Аналогичным образом, когда режиссера спрашивают о причине пристрастия к «уродам», в ответ можно услышать: «Это весьма обязывающая констатация, однако в моих фильмах нет уродливых людей. Лилипуты, например, очень пропорциональны. Уродливо как раз все то, что кажется нормальным и повседневным: потребительские товары, магазины, стул, дверная ручка, а также религиозное поведение, застольные манеры, система образования… вот что монструозно, совсем не лилипуты». Херцог, признающий талант Линча, далек от его увлечения нарочито уродливыми мутациями и ироническими страшилками.
Из мифов нового времени Херцогу ближе других юнгианское представление об архетипах, подавленных слоем культуры и являющих собой костяк коллективного подсознательного.
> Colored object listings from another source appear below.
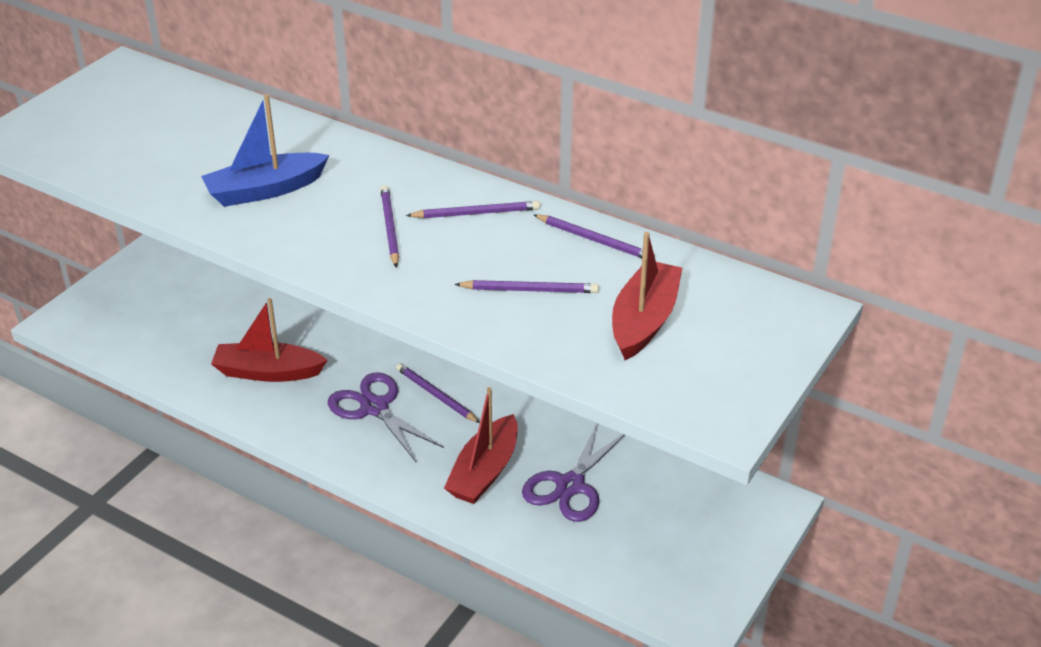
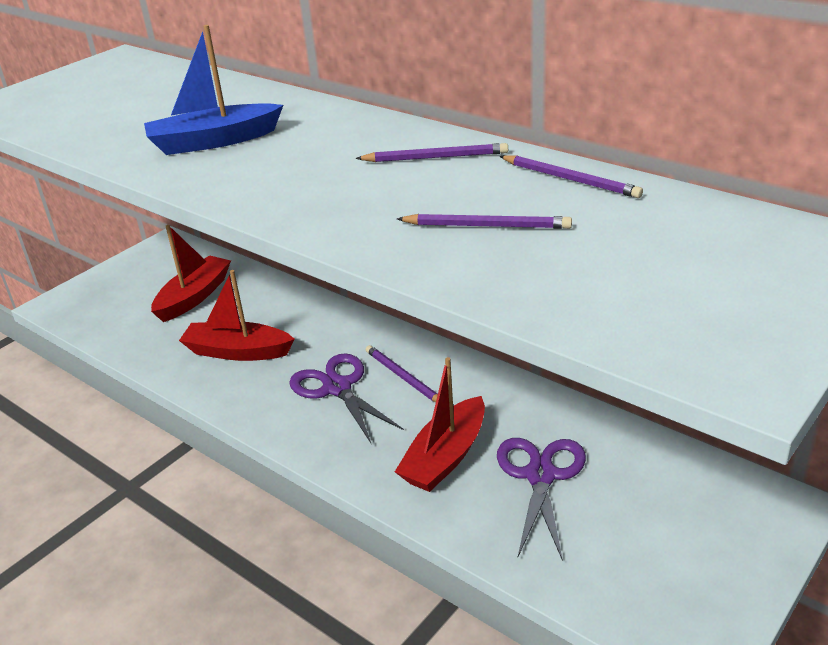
camera: 10 degrees right, 5 degrees down
(389, 228) = (336, 171): purple pencil -> none
(570, 485) = (541, 476): purple scissors -> purple scissors turned 150 degrees clockwise
(644, 321) = (629, 257): red boat -> red boat (194, 297)

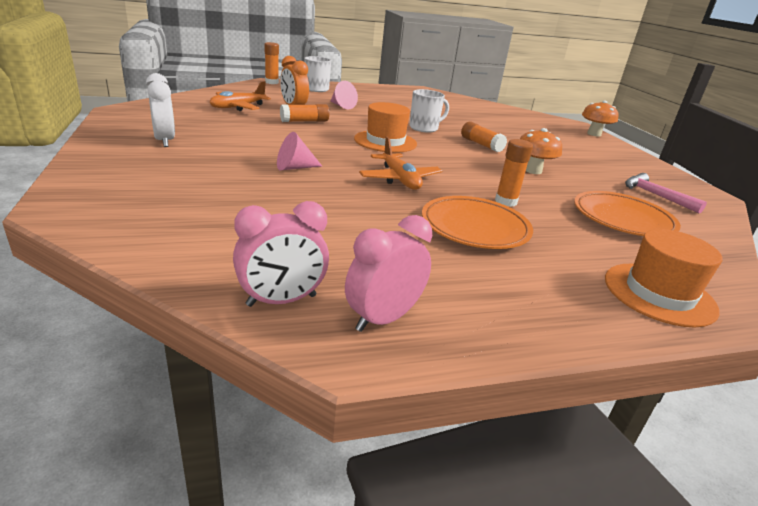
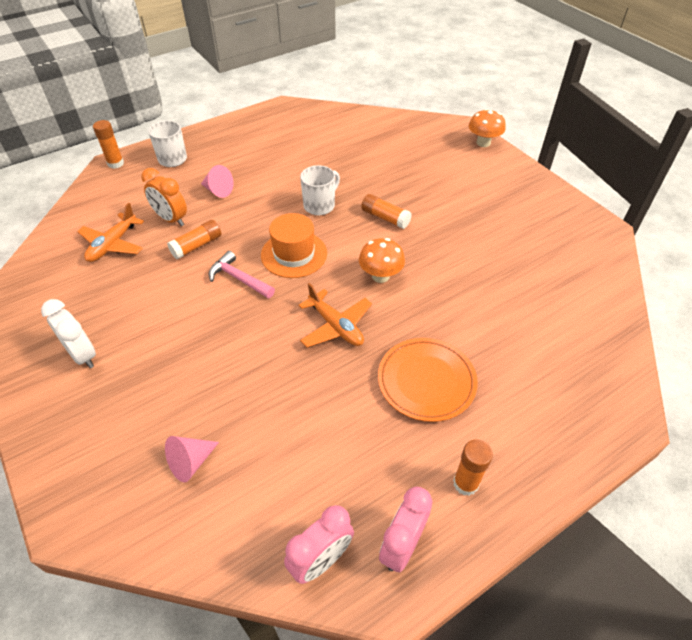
camera: 15 degrees left, 20 degrees up
(294, 167) = (233, 349): pink cone -> pink cone (191, 462)
(506, 201) = (438, 323): orange glue stick -> orange glue stick (465, 483)
(533, 171) = (446, 252): orange mushroom -> orange mushroom (380, 276)
(622, 219) = (539, 308): orange plate -> none
(655, 195) = (559, 251): pink hammer -> pink hammer (239, 278)
(659, 294) = (584, 415): orange hat -> none

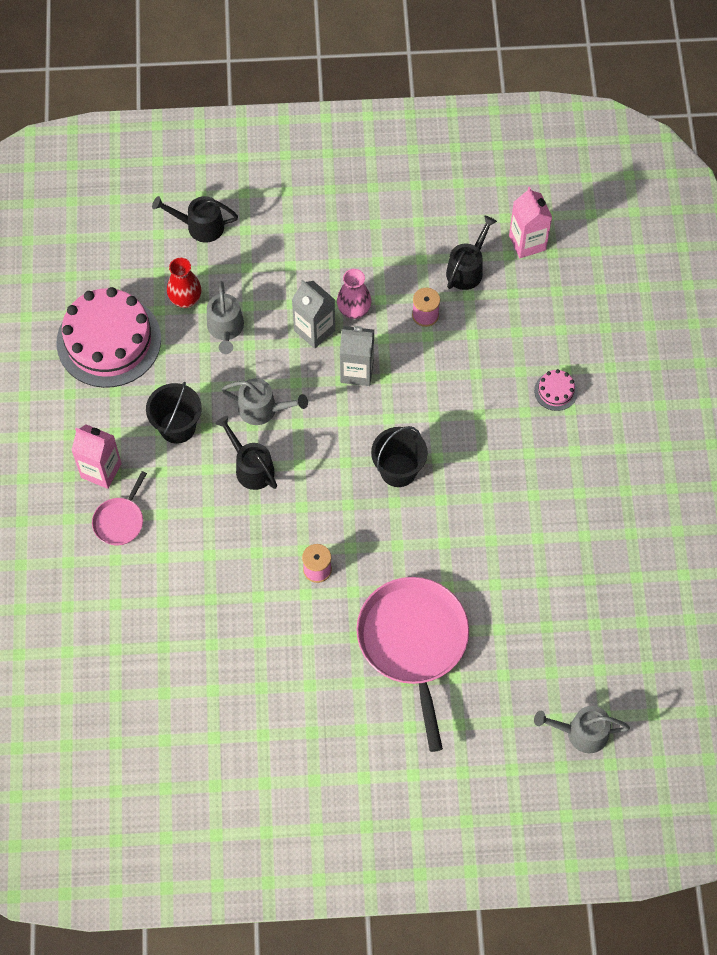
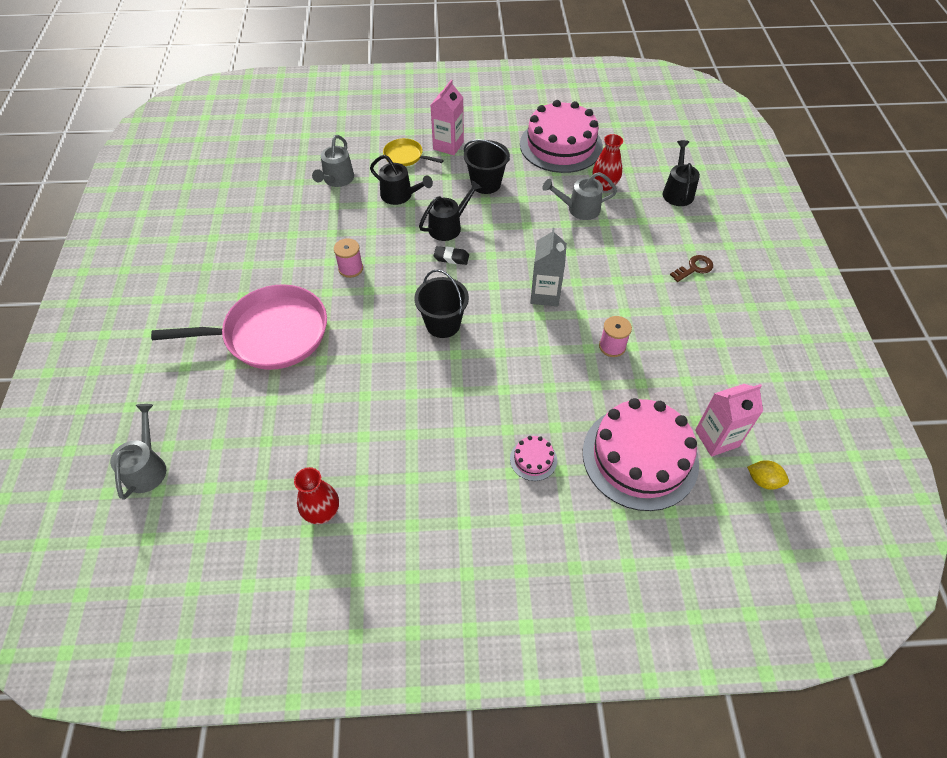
camera: 90 degrees right, 10 degrees down
(120, 521) = (405, 156): pink pan -> yellow pan
(263, 409) = (503, 233): grey watering can -> grey watering can (337, 180)
(301, 464) = (451, 257): none -> black eraser
(314, 330) = (584, 265): grey carton -> none
(320, 228) = (694, 268): none -> brown key
(354, 310) = (609, 292): pink vase -> none
(467, 269) = (672, 382): black watering can -> black watering can (400, 195)
(549, 305) = (640, 457): none -> pink cake
(567, 215) = (763, 481): none -> yellow lemon
(618, 566) = (322, 512): none -> red vase

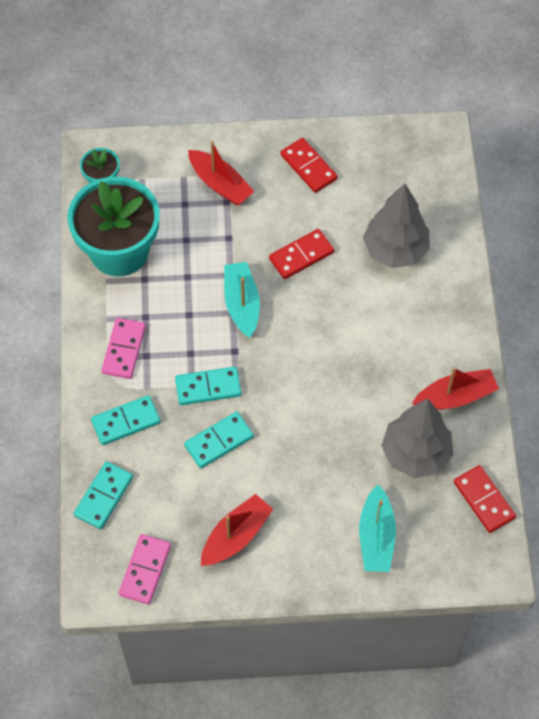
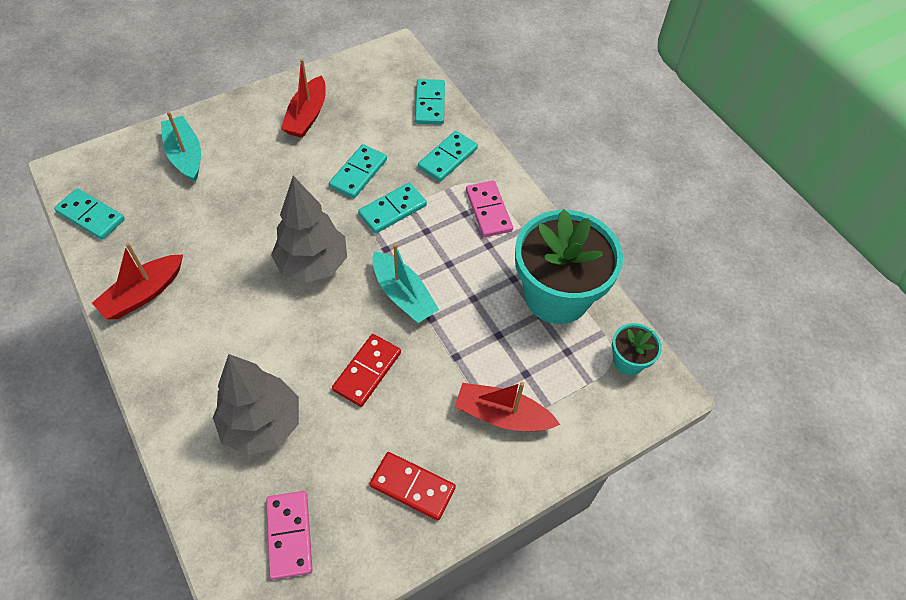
camera: 150 degrees right, 5 degrees down
(145, 570) = (367, 73): pink domino -> pink domino (289, 535)
(415, 454) = (169, 229): grey tree -> grey tree (313, 264)
(484, 500) = (91, 216): red domino -> turquoise domino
Несмотря на то, что почти все герои Херцога гибнут в борьбе с дуализмом своей природы, все же преодоление этого дуализма, выход из порочного круга в сферу Абсолюта возможен для немногих избранных.
Эти немногие осуществляют одинокий и обреченный бунт против культуры как торжества посредственности. Эти немногие, сохранившиеся под катком технологической цивилизации, обладают либо талантами и амбициями сверхчеловека, либо дегенеративными рудиментами недочеловека. И те, и другие — уроды, но не вылепленные из глины големы и не сконструированные линчеобразные мутанты. Они вышли из человеческого лона. Значит, урод живет в самом человеке, прячется в его плоти, в его натуре. Мучительные проявления сверхразвитости и недоразвитости обозначают крайности, в координатах которых обитает человек вечный, всегда и всюду одинокий. Между этими крайностями живет человек обыкновенный, среднестатистический, создающий продукцию — главную организующую материю культуры.